As such any static fields you cannot make into constants should be placed within the same class as these values will often be placed within the same area of memory devoted to the vtables and meta data associated with classes.
Object allocations which cannot be trapped by Escape Analysis (only in 1.6 onwards) will need to be avoided.
The c code makes aggressive use of loop unrolling. However the performance of this on older (1.4 era) VM’s is heavily dependant on the mode the JVM is in. Apparently latter sun jvm versions are more aggressive at inlining and unrolling, especially in server mode.
The prefetch instrctions generated by the JIT can make all the difference on code like this which is near memory bound.
“It’s coming straight for us”
Your target is moving, and will continue to. Again Marc Lehmann’s previous experience:
default HLOG size is now 15 (cpu caches have increased)
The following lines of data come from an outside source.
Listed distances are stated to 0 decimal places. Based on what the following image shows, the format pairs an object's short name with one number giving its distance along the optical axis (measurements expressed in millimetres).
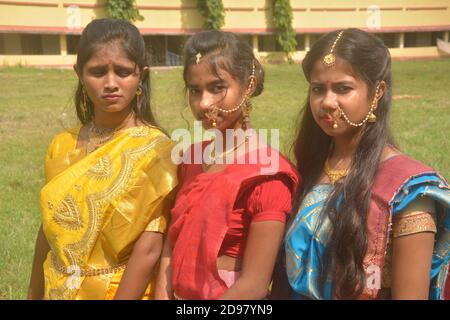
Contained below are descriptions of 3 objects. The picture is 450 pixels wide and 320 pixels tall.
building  21720
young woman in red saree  1974
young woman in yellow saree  2191
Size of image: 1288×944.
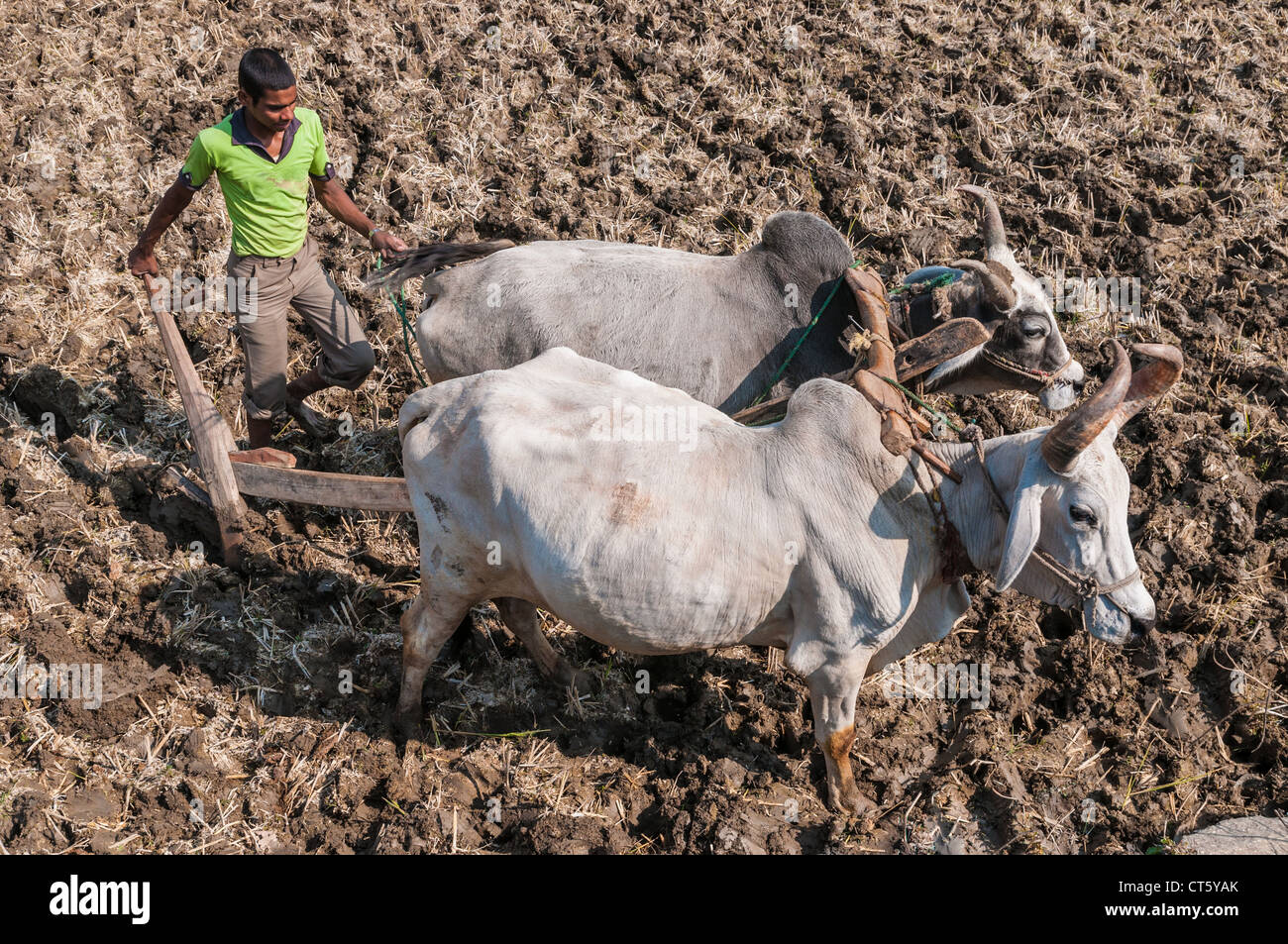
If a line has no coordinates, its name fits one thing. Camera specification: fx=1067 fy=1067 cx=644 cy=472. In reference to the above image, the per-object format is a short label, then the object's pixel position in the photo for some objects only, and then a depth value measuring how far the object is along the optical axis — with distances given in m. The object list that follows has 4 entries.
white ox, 3.87
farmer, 4.67
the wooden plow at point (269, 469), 4.48
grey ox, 4.98
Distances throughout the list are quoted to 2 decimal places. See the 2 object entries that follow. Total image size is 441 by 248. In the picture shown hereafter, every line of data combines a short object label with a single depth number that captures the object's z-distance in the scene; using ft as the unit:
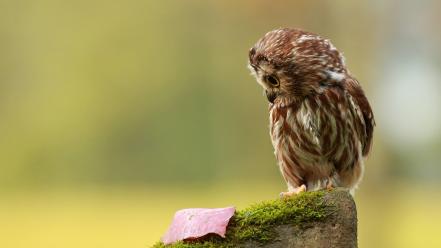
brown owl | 18.86
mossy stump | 16.15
Even minor updates to the jvm can involve significant compiler changes
6544668 Don’t vecorized array operations that can’t be aligned at runtime.
6536652 Implement some superword (SIMD) optimizations
6531696 don’t use immediate 16-bits value store to memory on Intel cpus
6468290 Divide and allocate out of eden on a per cpu basis
Captain Obvious
Measure, Measure, Measure. IF you can get your library to include (in a separate dll) a simple and easy to execute benchmark that logs the relevant information (vm version, cpu, OS, command line switches etc) and makes this simple to send back to you you will increase your coverage, best of all you’ll cover those people using it that care.